Are there gender questions to explore here? Would Brown have been expected to kiss a King's hand? Did Thatcher drop to her knees to honour her sovereign?

Personally I'm glad that a little modernity is creeping in.

  • 8.
  • At on 28 Jun 2007,
  • Simon Tushingham wrote:

It has always been my understanding - since the crash course in etiquette over 3 years at a seriously right-wing Oxbridge college back in the 1980s - that even if hands were kissed symbollically there was never any actual touching between lips of one person and hand of the other. Surely Debretts or something has the "answer" to this, however twee it may be in the modern world.

I'm not a Catholic but I seem to recall that it is rings that are kissed, not digits etc, so perhaps it really does have an ancient basis.

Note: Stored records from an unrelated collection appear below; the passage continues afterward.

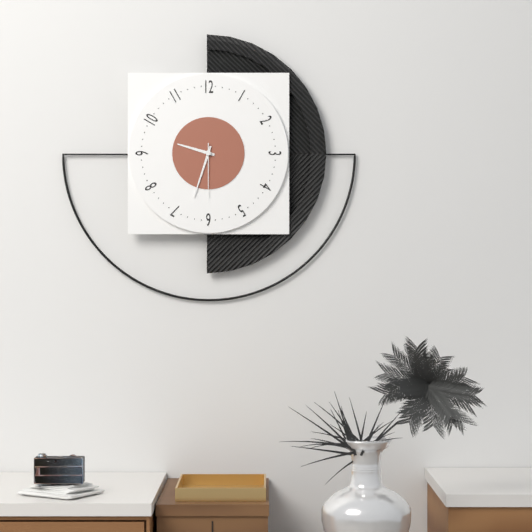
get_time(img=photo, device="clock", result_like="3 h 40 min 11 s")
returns 9 h 33 min 30 s
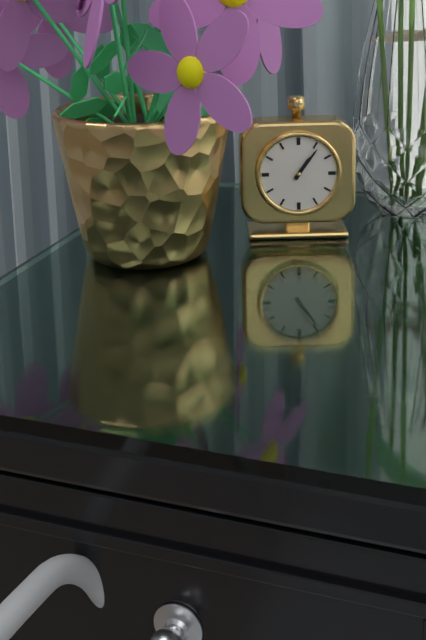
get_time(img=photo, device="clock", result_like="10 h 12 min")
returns 1 h 06 min
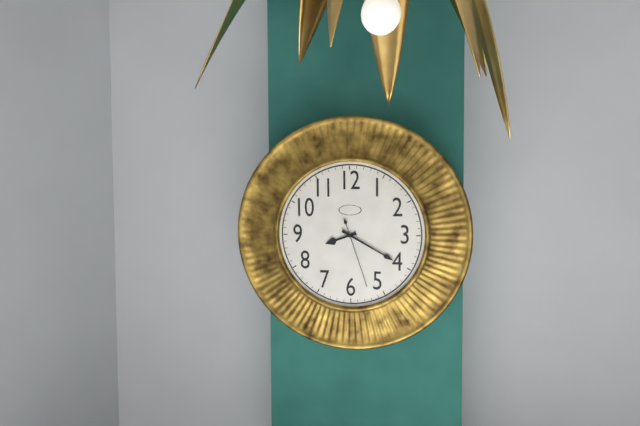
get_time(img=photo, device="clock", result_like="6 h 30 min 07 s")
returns 8 h 20 min 27 s
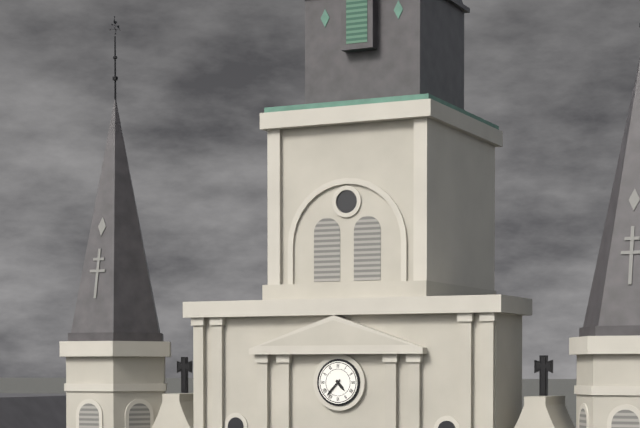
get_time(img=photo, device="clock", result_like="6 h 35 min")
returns 4 h 37 min
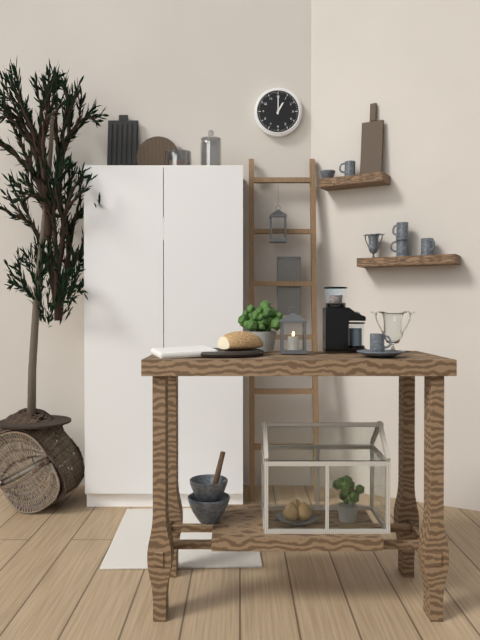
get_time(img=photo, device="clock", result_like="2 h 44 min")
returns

OTOH, the governmental system since 1997 has appeared to me to have ridden roughshod and at full tilt, but without much true conviction, at many supposedly outdated practises. Lounge suits are one issue, the half-baked efforts regarding reform of the House of Lords or the banning of hunting are another. As a group in power with a huge majority they have seemed to have been surprisingly half-hearted at actually seeing through a lot of the things which they supposedly held dear to their hearts: tinkerers, not reformers. And tinkering leaves a nasty vacuum that can please no-one.

  • 9.
  • At on 28 Jun 2007,
  • John Jenkins wrote:

Come on Nick, you should know your constitution! The Prime Minister of this land does not cease to be Prime Minister when Parliament is dissolved for a General Election. They remain Prime Minister until they tender their resignation to Her Majesty (which they usually do when they lose a General Election or lose a Motion of No Confidence in the House of Commons).

Tony would have "kissed hands" on May 2nd 1997 when Her Majesty invited him to form a Government in Her name. He would not have needed to do so on re-election as he would have remained Prime Minister and his post-election visit to see Her Majesty is merely good protocol.

I would have expected Gordon to have kissed hands yesterday though as a NEW Prime Minister although unless, constitutionally, it is not a new Government just a change of First Lord of the Treasury.

  • 10.
  • At on 28 Jun 2007,
  • Mike C. wrote:

To Ian - whether or not Tony actually kissed hands with Her Majesty in 1997, he would not have done it in 2001 or 2005, as he did not go to the palace. A Prime Minister only actually needs to see the Queen once, when they are first elected/appointed (so Thatcher only did it in 1979, etc.)

  • 11.
  • At on 29 Jun 2007,
  • John wrote:

I believe TB would have kissed hands in 1994, & GB in 1997, & neither ever again. It is something that is done only when somebody is appointed by the Queen to the Privy Council. It has no relationship with elections or appointments as PM. However the scene of TB doing it in 'The Queen' is about as realistic as it gets (& the film is scarily accurate in other ways too).

  • 12.
  • At on 30 Jun 2007,
  • Jim Cavanagh wrote:

Does nobody have the proper answer to this question?

Political junkies like me need to know!!